The Hawaii County Board of Ethics on Wednesday found former Mayor Harry Kim guilty of violating the county’s ethics code when he didn’t enforce the law evenly during the 2019 Thirty Meter Telescope protests.

The unanimous decision by the board also came with another action — a 4-0 vote with one abstention to send a letter to the state Ethics Commission describing the opinion and suggesting the state also has responsibility for law enforcement on Mauna Kea.

A petition filed last year by residents Lisa Malakaua and Mike Nathaniel accused the mayor of violating the ethics code when, among other things, he failed to clear the five-plus-month blockade of Mauna Kea Access Road and didn’t enforce conservation laws violated by the protest camp near the road.

The petition argued that the county should have used its authority to enforce laws that prohibit camping on conservation lands and prevent the illegal blocking of a public road.

Kim told the ethics board last month that Mauna Kea was a state issue and that the county’s only involvement came after Gov.

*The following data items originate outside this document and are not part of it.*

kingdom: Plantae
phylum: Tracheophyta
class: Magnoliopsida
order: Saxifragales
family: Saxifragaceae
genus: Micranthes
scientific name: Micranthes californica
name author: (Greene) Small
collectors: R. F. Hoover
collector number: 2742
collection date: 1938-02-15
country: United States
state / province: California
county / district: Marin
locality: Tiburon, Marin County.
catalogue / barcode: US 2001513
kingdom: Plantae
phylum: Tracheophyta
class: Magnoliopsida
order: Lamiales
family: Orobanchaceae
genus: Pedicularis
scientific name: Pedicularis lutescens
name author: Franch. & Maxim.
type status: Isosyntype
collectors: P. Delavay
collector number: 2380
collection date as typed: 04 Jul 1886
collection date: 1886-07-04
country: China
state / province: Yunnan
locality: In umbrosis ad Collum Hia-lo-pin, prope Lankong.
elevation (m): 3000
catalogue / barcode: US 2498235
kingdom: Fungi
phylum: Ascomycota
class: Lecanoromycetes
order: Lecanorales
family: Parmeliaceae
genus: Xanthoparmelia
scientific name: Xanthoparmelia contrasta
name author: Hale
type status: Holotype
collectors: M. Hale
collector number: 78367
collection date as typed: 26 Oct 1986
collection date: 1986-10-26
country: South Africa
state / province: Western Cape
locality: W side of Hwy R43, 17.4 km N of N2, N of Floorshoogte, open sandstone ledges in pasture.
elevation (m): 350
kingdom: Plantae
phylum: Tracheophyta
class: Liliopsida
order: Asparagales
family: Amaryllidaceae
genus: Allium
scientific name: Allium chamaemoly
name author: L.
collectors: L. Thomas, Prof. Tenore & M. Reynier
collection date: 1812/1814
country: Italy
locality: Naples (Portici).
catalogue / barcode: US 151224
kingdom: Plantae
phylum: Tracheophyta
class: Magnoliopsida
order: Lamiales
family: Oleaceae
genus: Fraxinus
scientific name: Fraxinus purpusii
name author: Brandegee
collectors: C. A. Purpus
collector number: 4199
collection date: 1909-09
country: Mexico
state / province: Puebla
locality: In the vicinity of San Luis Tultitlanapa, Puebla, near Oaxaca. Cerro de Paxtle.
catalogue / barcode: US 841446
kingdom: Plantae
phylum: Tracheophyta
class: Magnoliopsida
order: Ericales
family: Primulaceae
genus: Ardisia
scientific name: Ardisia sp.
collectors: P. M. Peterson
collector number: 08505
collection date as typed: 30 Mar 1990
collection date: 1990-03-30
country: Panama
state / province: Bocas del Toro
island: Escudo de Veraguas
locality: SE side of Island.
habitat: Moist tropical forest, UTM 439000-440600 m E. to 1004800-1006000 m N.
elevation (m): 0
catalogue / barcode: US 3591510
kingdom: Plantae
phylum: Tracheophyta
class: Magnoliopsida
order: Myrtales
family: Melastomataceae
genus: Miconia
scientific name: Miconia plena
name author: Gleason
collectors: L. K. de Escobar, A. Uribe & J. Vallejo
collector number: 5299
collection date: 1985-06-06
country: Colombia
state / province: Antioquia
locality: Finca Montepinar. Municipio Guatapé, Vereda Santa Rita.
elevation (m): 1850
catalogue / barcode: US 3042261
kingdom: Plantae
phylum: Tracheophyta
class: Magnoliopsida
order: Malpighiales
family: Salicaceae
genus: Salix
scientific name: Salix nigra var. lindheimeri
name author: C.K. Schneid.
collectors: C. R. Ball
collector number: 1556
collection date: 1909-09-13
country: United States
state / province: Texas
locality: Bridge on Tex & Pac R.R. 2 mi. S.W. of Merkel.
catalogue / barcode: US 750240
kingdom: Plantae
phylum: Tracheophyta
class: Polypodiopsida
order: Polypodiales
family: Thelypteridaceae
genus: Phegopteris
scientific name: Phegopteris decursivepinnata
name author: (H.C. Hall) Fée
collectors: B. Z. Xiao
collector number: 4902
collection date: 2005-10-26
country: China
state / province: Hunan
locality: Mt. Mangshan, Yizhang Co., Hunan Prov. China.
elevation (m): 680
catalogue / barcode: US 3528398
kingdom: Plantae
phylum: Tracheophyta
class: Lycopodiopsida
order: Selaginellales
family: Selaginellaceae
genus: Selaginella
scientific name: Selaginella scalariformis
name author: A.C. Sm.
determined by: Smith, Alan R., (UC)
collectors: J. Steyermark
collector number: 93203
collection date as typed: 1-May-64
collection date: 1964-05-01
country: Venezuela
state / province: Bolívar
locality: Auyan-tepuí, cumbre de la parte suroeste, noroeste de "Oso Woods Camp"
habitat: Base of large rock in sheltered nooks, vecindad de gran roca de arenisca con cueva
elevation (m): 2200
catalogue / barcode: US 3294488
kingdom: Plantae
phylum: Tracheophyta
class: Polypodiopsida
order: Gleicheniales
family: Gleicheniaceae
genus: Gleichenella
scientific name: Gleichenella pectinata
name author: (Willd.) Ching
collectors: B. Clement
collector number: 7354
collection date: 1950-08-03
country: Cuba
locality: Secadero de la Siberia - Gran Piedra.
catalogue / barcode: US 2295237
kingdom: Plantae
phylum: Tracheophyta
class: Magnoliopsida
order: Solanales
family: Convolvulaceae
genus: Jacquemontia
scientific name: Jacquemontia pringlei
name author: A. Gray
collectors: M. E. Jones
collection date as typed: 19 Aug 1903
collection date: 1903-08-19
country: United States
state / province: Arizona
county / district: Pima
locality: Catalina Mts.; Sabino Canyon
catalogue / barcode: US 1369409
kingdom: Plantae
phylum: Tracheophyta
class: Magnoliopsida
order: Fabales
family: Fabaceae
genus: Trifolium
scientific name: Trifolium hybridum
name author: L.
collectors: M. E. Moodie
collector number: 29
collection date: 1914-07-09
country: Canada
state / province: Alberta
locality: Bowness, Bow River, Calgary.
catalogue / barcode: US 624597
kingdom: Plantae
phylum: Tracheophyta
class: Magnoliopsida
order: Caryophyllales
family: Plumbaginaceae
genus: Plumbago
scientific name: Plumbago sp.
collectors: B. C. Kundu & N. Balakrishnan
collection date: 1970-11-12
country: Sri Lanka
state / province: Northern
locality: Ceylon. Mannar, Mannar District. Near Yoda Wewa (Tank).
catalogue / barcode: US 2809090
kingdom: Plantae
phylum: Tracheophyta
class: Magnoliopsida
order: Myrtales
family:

David Ige pulled out of Mauna Kea and left responsibility for access to the mountain with the county government.

Thayne Currie, a pro-TMT astronomer who helped with the petition, said Wednesday that while there are no consequences for Kim now that he’s out of office, the board’s ruling should help guide the actions of the current mayor, Mitch Roth, if the protest starts up again.

The road was blocked for most of the last half of 2019 by a largely Native Hawaiian group trying to prevent the construction of the Thirty Meter Telescope near the summit of Mauna Kea. The camp along Saddle Road, also known as Daniel K. Inouye Highway, has been removed for the most part.

TMT officials say construction of the $2.4 billion cutting-edge telescope won’t start before spring, and it could be even later if more regulatory hurdles come with an influx of federal financing the nonprofit’s board is seeking.